(Directive):
Exact reproduction is needed for the lines from the one with "planning of marketing" to the end of the listing below, and for no other lines.
[Start of section]
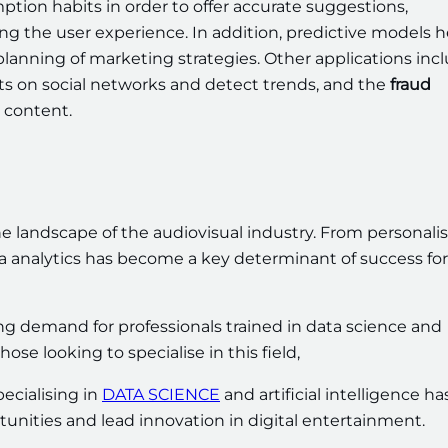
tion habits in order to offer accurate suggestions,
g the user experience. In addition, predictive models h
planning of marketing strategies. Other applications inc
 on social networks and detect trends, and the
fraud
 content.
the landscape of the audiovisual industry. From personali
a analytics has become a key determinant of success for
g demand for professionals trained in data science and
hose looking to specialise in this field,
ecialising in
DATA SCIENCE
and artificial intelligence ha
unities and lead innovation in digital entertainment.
[End of section]
(Answer to the exercise):
planning of marketing strategies. Other applications inc
 on social networks and detect trends, and the
fraud
 content.
the landscape of the audiovisual industry. From personali
a analytics has become a key determinant of success for
g demand for professionals trained in data science and
hose looking to specialise in this field,
ecialising in
DATA SCIENCE
and artificial intelligence ha
unities and lead innovation in digital entertainment.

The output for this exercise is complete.